‘Be careful, Ada.’ Of course I’m careful. I’m in love.
What can I tell you, what should you know? There is a line between us, a wall. It is wide as a river; it has teeth. It is barbed and trenched and tripped and lit and piped and meshed and bricked—155 kilometers of wrong.
Despite Beth Kephart being a highly-regarded YA author (and finalist for the National Book Award), I had not picked up one of her books prior to her most recent, Going Over.
The writing in Going Over is excellent, and I can see why Kephart's novels are so highly regarded. With that said, the beautiful writing at times out-shined the storytelling and in some respects got in the way of Going Over's narrative.
Because the wall does not belong to West Berlin, and neither does the ground where I stand when I’m painting. I am a public enemy, a property defacer. I am an artist in love with a boy.

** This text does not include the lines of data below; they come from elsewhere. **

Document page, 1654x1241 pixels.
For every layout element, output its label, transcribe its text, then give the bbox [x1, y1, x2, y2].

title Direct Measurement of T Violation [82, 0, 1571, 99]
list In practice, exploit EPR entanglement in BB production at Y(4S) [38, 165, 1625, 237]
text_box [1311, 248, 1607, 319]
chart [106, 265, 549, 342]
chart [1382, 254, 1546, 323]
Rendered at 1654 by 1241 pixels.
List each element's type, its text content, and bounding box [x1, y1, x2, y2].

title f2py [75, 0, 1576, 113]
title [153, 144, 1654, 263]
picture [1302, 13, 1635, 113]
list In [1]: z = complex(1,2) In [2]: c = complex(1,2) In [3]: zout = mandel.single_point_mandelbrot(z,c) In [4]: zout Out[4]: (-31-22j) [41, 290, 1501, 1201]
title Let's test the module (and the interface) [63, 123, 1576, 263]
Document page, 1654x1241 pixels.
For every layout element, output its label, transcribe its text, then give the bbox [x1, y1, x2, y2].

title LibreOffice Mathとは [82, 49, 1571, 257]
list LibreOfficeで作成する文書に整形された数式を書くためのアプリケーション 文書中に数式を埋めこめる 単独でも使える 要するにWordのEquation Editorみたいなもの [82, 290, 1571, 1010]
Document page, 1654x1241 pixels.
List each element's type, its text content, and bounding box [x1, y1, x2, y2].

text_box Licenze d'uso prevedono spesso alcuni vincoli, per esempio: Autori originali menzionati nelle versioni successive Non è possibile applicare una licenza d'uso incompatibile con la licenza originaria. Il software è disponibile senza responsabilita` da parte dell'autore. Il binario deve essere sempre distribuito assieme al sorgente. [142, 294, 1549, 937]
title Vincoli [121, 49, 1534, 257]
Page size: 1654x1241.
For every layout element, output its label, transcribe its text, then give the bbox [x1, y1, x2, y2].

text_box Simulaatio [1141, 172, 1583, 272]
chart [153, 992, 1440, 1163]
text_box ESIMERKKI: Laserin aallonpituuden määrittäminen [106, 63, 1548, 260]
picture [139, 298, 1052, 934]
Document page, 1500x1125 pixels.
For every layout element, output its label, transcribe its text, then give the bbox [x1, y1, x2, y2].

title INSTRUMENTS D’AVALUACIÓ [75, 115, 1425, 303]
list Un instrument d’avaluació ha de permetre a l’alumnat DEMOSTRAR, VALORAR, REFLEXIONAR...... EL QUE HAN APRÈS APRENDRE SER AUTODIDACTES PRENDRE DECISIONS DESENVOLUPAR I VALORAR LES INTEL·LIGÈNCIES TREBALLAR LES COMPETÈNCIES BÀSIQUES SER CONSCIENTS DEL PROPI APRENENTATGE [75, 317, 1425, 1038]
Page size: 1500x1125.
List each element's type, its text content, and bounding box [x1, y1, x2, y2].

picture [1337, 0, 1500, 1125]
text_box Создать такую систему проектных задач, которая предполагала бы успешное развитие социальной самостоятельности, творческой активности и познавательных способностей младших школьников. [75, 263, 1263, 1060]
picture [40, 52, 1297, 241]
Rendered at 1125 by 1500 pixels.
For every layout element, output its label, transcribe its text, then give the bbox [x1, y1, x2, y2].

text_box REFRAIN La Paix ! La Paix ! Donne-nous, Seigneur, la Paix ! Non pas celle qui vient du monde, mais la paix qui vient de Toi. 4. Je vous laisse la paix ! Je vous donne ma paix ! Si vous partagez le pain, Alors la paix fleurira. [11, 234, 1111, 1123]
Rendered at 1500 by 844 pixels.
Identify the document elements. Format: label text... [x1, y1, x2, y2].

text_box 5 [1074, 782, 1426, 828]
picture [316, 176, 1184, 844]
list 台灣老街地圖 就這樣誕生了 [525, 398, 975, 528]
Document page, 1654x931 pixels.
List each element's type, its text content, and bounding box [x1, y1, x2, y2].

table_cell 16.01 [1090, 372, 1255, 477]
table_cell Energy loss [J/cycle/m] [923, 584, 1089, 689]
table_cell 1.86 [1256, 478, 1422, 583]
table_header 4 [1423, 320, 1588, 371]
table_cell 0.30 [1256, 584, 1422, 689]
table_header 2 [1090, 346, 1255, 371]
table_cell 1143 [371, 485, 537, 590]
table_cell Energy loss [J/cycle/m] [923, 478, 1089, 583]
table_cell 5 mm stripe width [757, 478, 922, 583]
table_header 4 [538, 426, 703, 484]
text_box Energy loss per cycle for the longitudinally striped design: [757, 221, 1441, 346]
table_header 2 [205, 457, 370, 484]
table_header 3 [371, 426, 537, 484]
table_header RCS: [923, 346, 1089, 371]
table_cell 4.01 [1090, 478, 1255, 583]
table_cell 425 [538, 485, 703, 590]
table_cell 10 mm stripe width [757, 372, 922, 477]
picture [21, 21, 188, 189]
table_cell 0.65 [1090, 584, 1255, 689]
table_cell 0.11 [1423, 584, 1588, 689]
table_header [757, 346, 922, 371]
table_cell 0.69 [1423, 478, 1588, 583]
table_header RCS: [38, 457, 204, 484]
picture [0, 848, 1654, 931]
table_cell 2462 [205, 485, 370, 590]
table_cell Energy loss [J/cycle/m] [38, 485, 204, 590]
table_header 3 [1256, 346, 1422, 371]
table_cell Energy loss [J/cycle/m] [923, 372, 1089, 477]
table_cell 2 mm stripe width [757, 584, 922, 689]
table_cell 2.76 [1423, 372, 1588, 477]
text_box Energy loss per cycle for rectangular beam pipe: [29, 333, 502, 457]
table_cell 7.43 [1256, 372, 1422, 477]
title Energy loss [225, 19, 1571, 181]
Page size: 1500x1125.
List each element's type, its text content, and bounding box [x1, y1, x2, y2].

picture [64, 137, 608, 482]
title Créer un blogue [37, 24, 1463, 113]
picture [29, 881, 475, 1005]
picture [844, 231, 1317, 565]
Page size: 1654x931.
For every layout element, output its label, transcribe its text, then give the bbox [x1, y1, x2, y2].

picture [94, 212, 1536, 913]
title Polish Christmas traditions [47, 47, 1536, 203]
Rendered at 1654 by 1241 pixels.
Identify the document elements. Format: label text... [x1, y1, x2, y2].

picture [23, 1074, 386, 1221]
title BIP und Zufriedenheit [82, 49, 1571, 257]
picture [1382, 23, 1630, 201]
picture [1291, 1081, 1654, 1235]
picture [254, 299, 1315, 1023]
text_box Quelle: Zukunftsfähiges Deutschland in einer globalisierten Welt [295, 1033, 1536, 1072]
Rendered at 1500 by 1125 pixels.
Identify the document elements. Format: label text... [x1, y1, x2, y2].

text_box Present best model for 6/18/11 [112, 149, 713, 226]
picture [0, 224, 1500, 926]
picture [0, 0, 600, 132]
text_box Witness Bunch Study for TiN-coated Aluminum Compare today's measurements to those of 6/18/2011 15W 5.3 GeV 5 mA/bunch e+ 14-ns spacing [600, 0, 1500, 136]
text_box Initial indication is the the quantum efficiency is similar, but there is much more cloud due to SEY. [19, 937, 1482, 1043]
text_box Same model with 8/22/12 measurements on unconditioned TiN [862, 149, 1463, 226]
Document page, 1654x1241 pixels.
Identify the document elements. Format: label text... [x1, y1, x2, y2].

As is popular at the moment, Going Over adopts the dual narrator style, with half of the story being told from the first-person perspective of Ada, who lives in 1980s West Berlin. She paints graffiti by night and dreams of her Stefan, son of her grandmother's friend who lives in East Berlin, "going over" the wall so the young couple can be together once and for all.
The second point-of-view is that of Stefan.
You have to wait. You have to be absolutely sure. Love is the biggest thing, of course. But there are other considerations.